DOCUMENT EXCERPT
════

Being White in Philly

Whites, race, class, and the things that never get said.

In 1950, Philadelphia was a predominantly white city, with blacks comprising about 20 percent of the population. A decade later, that number had risen closer to 30 percent, and four years after that—in the summer of 1964—racial unrest flared in North Philadelphia, largely over brutality against blacks by white cops. Hundreds were injured or arrested, and more than 200 stores in North Philly were damaged or destroyed in three days of rioting, with many never reopening. White flight only accelerated in the next decade, and today blacks make up 44 percent of the city’s population, and non-Hispanic whites 37 percent.

John, who lives on Woodstock, a leafy side street between Poplar and the northern stone wall of Eastern State Penitentiary, has seen the city’s demographics shift firsthand. He’s 87, and has lived on this block since he was five. Since 1930.

It was a different place then, before the war. You could walk home from the Blue Jay restaurant, at 29th and Girard, at any hour. Or up to Ridge to the Amish Market.

════

THE DATA
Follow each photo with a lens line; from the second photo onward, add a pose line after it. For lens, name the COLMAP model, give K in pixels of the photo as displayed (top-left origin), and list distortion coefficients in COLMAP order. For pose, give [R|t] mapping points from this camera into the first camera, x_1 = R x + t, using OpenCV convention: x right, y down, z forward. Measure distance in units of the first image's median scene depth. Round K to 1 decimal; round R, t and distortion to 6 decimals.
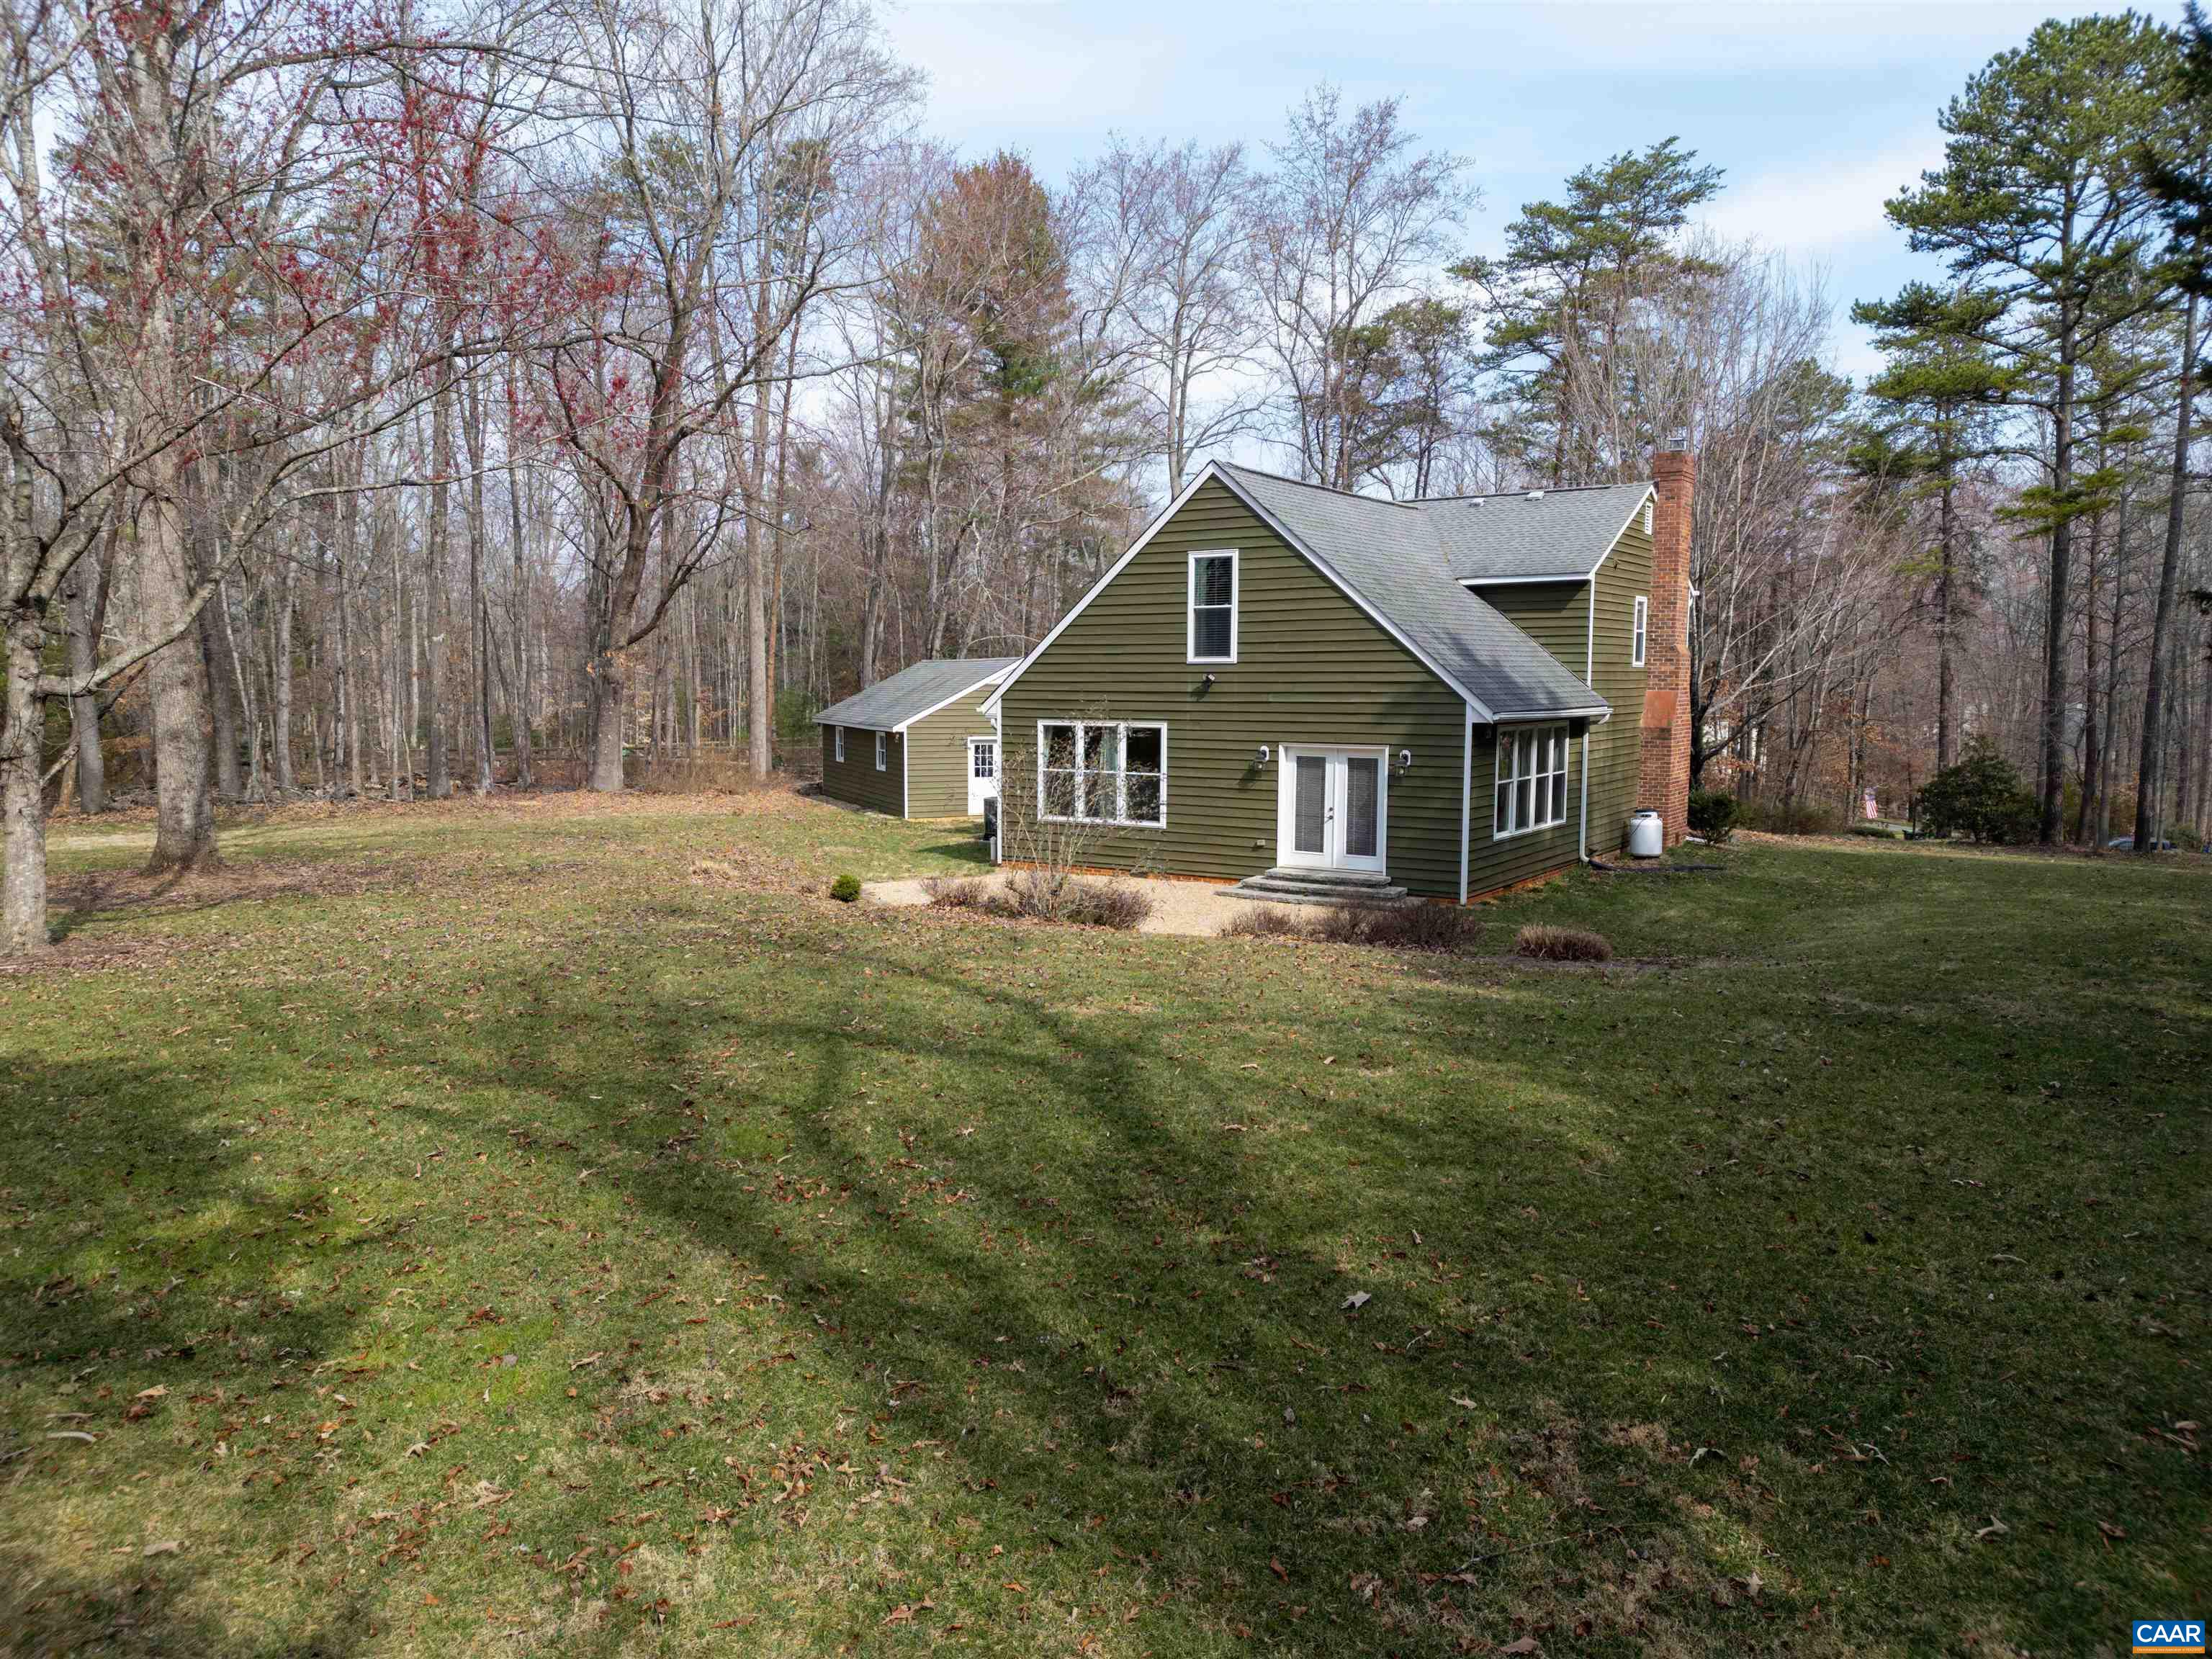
lens RADIAL K [[1539.9, 0, 1106.0], [0, 1539.9, 829.5], [0, 0, 1]] dist [0.069492, -0.049427]
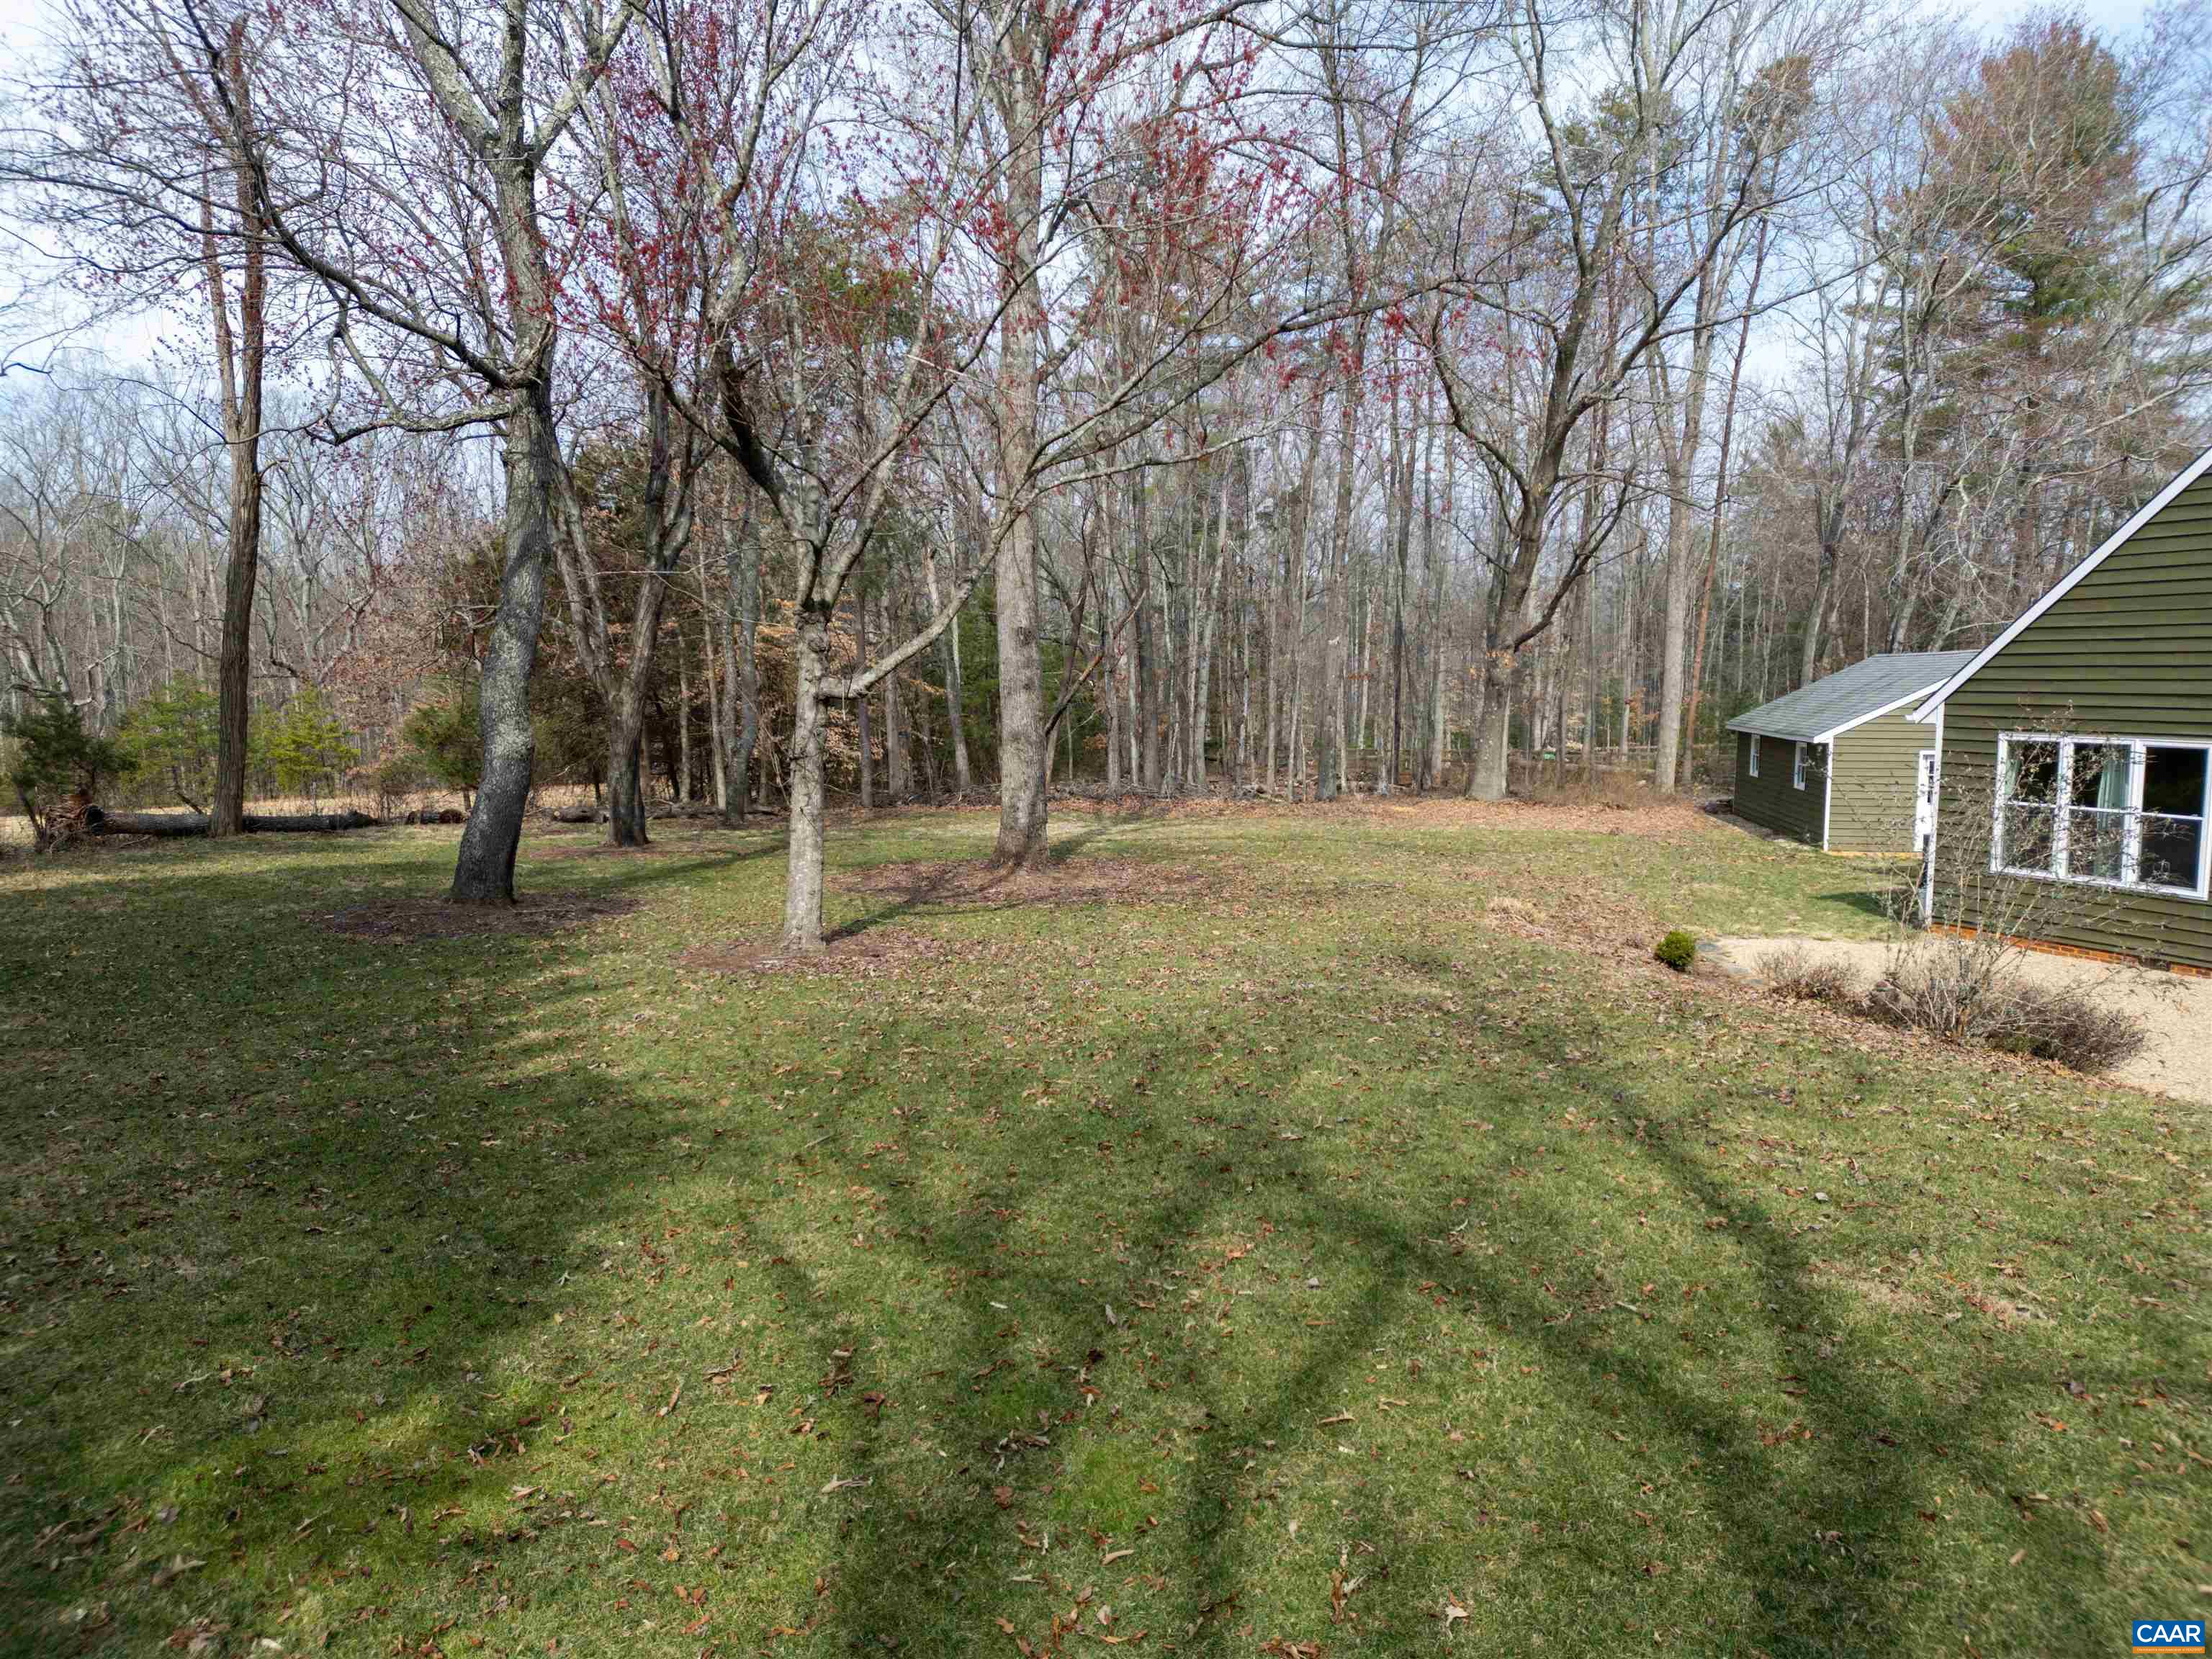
lens RADIAL K [[1539.9, 0, 1106.0], [0, 1539.9, 829.5], [0, 0, 1]] dist [0.069492, -0.049427]
pose [[0.825890, 0.053810, -0.561258, 0.027628], [-0.054356, 0.998398, 0.015735, -0.016993], [0.561205, 0.017512, 0.827492, 0.182707]]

════

WORK REQUEST 1
In the Being White in Philly text, what percent of Philadelphia's population do blacks make up today?
WORK REQUEST 2
Quote the Being White in Philly text word for word, beginning at the words "It was a different" and stopping after "the Amish Market.".

YOUR RESPONSE 1
44 percent

YOUR RESPONSE 2
It was a different place then, before the war. You could walk home from the Blue Jay restaurant, at 29th and Girard, at any hour. Or up to Ridge to the Amish Market.